Your objective: Where a record holds a picture, leave the picture out; otherwise repeat every record exactly.

Records from a dataset:

---

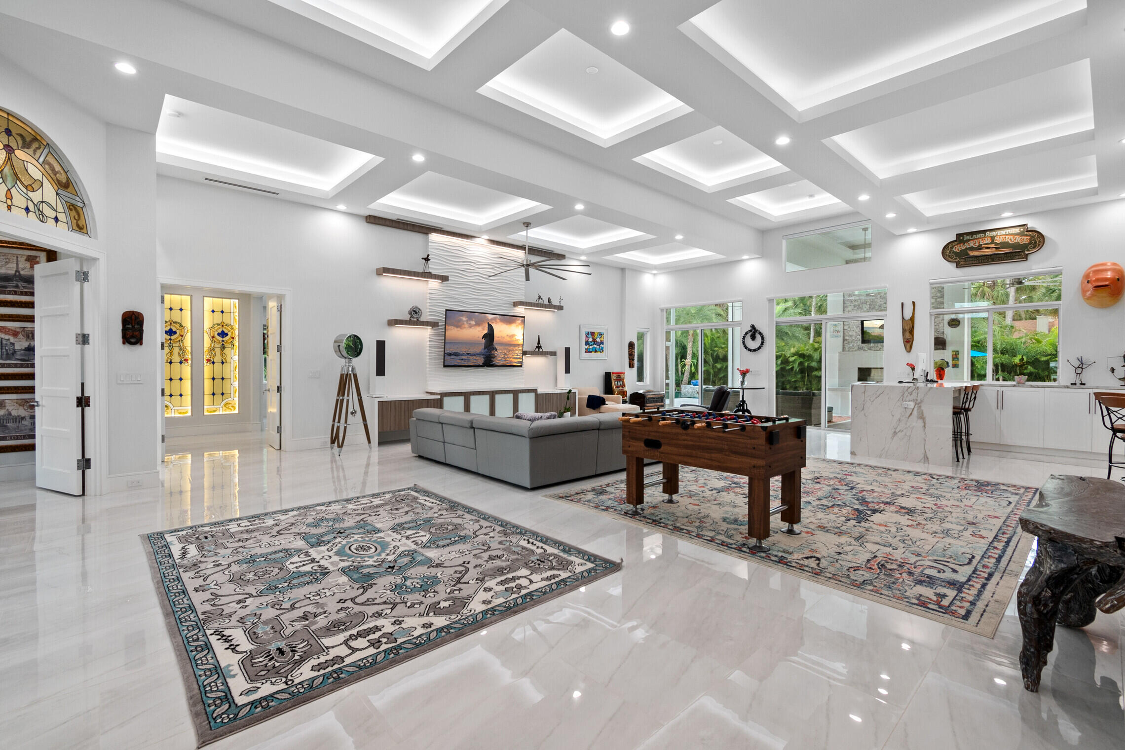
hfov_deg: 100.4
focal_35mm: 15
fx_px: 469
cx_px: 562
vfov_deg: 77.3
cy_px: 375
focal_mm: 10
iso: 250
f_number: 8
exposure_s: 1/20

---

Answer for the task:
hfov_deg: 100.4
focal_35mm: 15
fx_px: 469
cx_px: 562
vfov_deg: 77.3
cy_px: 375
focal_mm: 10
iso: 250
f_number: 8
exposure_s: 1/20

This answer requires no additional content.